3. The “other” QB’s: Kirk Cousins, Ryan Tannehill, Nick Foles, Brandon Weeden. Like with the WR’s, there is a bit of a muddle after the first tier of WR’s. Andrew Luck and Robert Griffin III are obviously the #1 and #2 guys. After that, there isn’t much of a consensus on anyone. Seeing how some of these guys do in drills and how they interview will probably cause one or two to shoot up the board and possibly one or two to slide into Day 3 territory.
4. Smaller school guys. Guys like Appalachian State WR Brian Quick, Midwestern State OT Amini Silatolu, Louisiana-Lafayette TE Ladarius Green, Cal Poly DB Asa Jackson and Montana DB Trumaine Johnson are among the lesser known prospects (to many) who the casual draft follower or college football fan might not know about. There are usually one or two such players who see a boost in their stock by performing well in the drills or interview process.
5. Character or injury guys. How does Ryan Broyles’ knee check out? Is Alshon Jeffery’s work ethic bad or just a myth? This portion of the process goes largely unseen until the draft itself when you hear cryptic comments from a so-called expert about how “from what I understand, Player X didn’t do well in the interviews” or “Player Y apparently has some drug issues in his past” or “Player Z’s injury is more worrisome than many thought”. However, as we have seen in the case of Aaron Hernandez (drugs) or Rob Gronkowski (spinal injury), sometimes these red flags can be too highly considered on draft day. We all remember the hoopla about Cam Newton’s comments (“I’m an entertainer and an icon”). Many labeled him a diva or character risk based on those comments and his issues at Auburn. Luckily, Carolina was smart enough to trust their own interview process and make him their franchise QB.

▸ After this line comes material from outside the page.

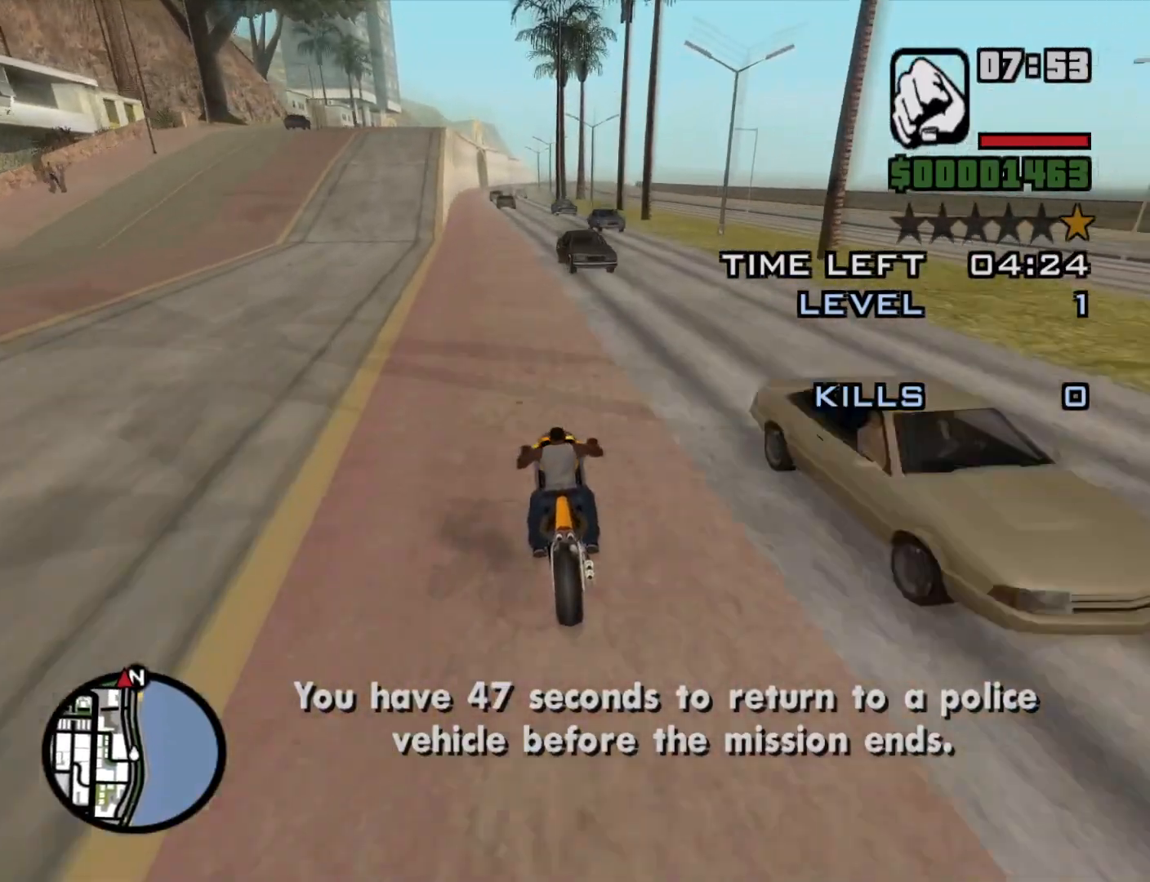
{"keys": ["2", "w"], "mouse": [], "events": [[100, "2", "down"], [183, "2", "up"], [283, "2", "down"], [283, "d", "down"], [366, "2", "up"], [366, "d", "up"], [466, "2", "down"]]}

6. Position conversion projects. With the increase of 3-4 teams in the NFL, but no real increase in college, there are more and more teams looking to convert college DT’s to 5-techniques and college DE’s to OLBs. In many cases, teams project these conversions with very little tape to go on. The drills at the combine (and pro days) can go a long way. Guys like Whitney Mercilus, Melvin Ingram, Vinny Curry, Cam Johnson, Andre Branch and the like will need to show well in LB drills to be considered by 3-4 clubs. Some DB drills could also help scouts identify CB’s who could flip to safety (especially important in this weak safety class).
All in all, it should be an interesting kickoff to a 6 month offseason.